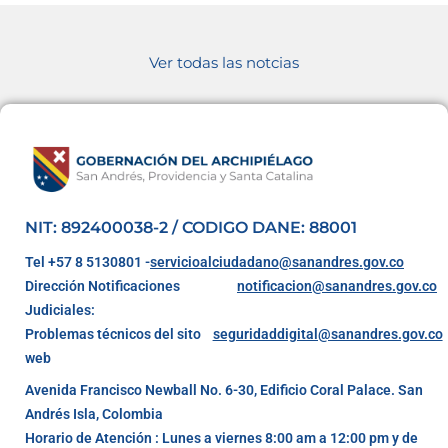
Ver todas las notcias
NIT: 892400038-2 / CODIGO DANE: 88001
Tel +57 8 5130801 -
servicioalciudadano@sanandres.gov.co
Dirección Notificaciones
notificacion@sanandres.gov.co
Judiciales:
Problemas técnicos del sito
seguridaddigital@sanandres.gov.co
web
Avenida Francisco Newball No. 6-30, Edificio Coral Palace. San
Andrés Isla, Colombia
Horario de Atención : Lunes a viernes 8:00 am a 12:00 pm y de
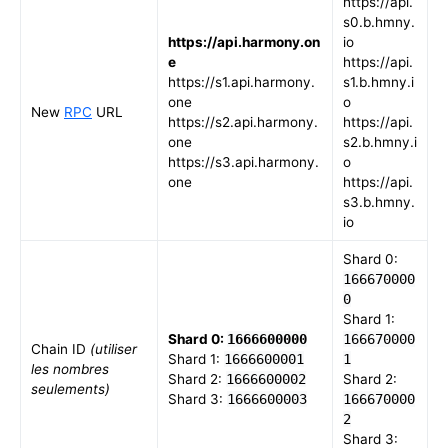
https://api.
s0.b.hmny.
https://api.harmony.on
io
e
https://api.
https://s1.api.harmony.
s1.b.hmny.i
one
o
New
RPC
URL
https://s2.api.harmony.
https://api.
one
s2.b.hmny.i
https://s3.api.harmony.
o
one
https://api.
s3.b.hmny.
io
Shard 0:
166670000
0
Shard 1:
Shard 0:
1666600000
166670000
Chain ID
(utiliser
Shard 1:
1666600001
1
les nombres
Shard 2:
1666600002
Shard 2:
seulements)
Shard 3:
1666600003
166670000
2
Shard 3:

_____

— DIRECTIONS FOR THIS TASK —
After reading the entries above, report the number of lines that include the string "harmony". Give no other text.

— EXERCISE ANSWER —
4